Find the number of neighbors in a Grid

Question

Chocolates are placed in a $100*60$ grid. You can place only one chocolate in every square of the grid. If two chocolates are in the same row or column, and there is no other chocolate between them, then they are called neighbor. Find the maximum number of chocolates that can be placed in the grid such that no chocolate does have more than two neighbors.

I have found filling a small $2*2$ grid fully with chocolates and keeping vacant just the next small $2*2$ grid gives the highest number of neighbors. But not sure with the approach.

Answer 1

We can solve this problem with an integer linear program. For a grid of length $n$ and height $m$:

\begin{align*} \max & \sum_{i,j} x_{ij} \\\\ & L_{ij} + R_{ij} + U_{ij} + D_{ij} \leq 4-2x_{ij} & \forall i,j \\\\ & L_{ij} \geq \frac{1}{n} \sum_{j<j'} x_{ij'} & \forall i,j \\\\ & R_{ij} \geq \frac{1}{n} \sum_{j'<j} x_{ij'} & \forall i,j \\\\ & U_{ij} \geq \frac{1}{m} \sum_{i<i'} x_{i'j} & \forall i,j \\\\ & D_{ij} \geq \frac{1}{m} \sum_{i'<i} x_{i'j} & \forall i,j \\\\ & L_{ij}, R_{ij}, U_{ij}, D_{ij}, x_{ij} \in \{0,1\} & \forall i,j. \end{align*}

Here $x_{ij} = 1$ iff there is a chocolate placed at $(i,j)$.

Intuitively, $L_{ij}=1$ if there is a chocolate on the left of $(i,j)$. Analogous with $R_{ij}, U_{ij}, D_{ij}$. More rigorously, $L_{ij}=0$ only if there is no chocolate on the left of $(i,j)$. $L_{ij}=1$ indicates that there may be a chocolate on the left of $(i,j)$.

Answer 2

I can get $160$ from the top and left edges plus the lower right corner. We can see by inspection that the pattern is acceptable as no chocolate has more than two neighbors by the problem definition. We can also see that no chocolates can be added without having one with at least three neighbors. I don't have a proof that another pattern will not be better.

Answer 3

The maximum number of chocolates is $160$. Ross Millikan found an optimal configuration, so I will just prove you can do no better.

Let $C$ be the set of chocolates, and let $L$ be the set of rows and columns of the grid.

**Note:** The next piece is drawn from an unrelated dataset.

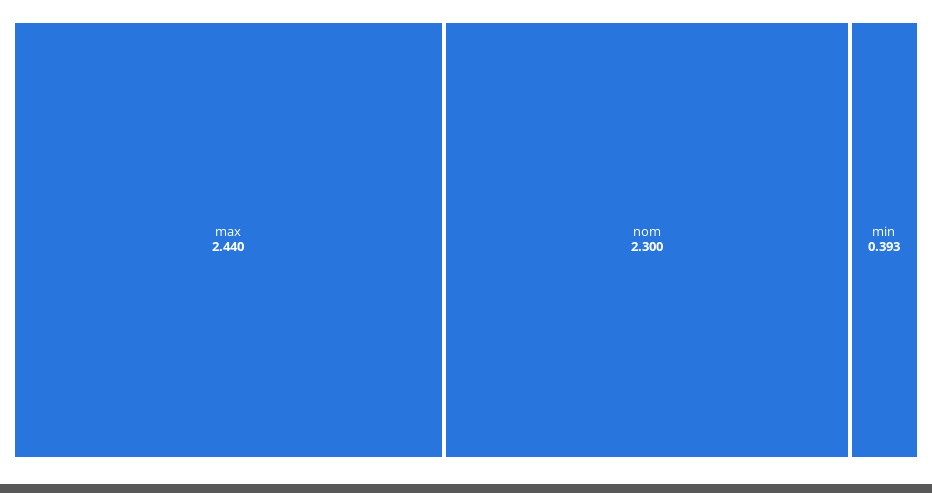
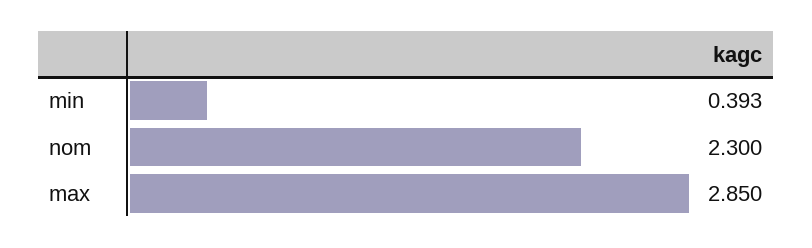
max: 2.44 -> 2.85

I will build an injective function $f:C\to L$, which proves that $|C|\le |L|=160$.

Consider the graph whose vertices are the chocolates, and two chocolates are joined by an edge if they share a row or column with no chocolates in between. Since every chocolate has at most two neighbors, each connected component of this graph is either a path or a cycle. Therefore, each component has a Hamiltonian path. Suppose a particular component has $m$ vertices, and let $v_1,v_2,\dots,v_m$ be a Hamiltonian path for that component. For each $i\in \{1,\dots,m\}$, we determine $f(v_i)$ as follows.

• If $i<m$, and $v_i$ and $v_{i+1}$ share a row, then $f(v_i)$ is the column containing $v_i$.

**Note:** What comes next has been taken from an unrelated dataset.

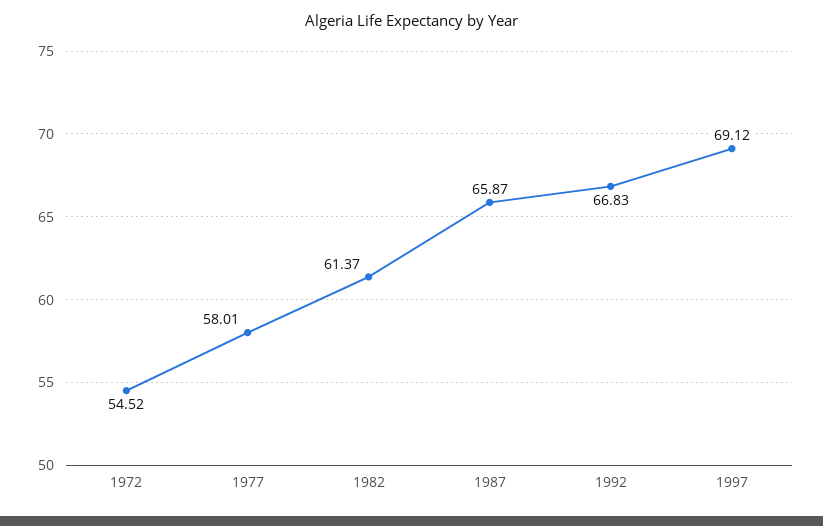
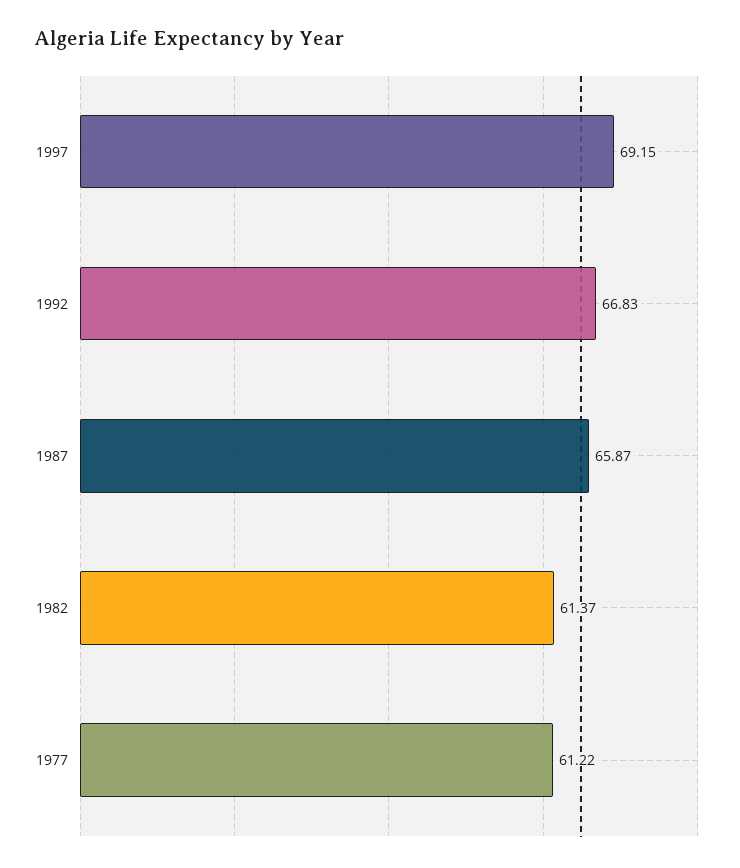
1972: 54.52 -> none
1977: 58.01 -> 61.22
1997: 69.12 -> 69.15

• If $i<m$, and $v_i$ and $v_{i+1}$ share a column, then $f(v_i)$ is the row containing $v_i$.

• When $i=m\dots$

  • If the connected component is a cycle, then determine $f(v_m)$ using the rules above, where $v_{i+1}$ refers to $v_1$.

  • If the component is a path, then $f(v_m)$ is the row containing $v_m$.

You can then prove that $f$ is injective.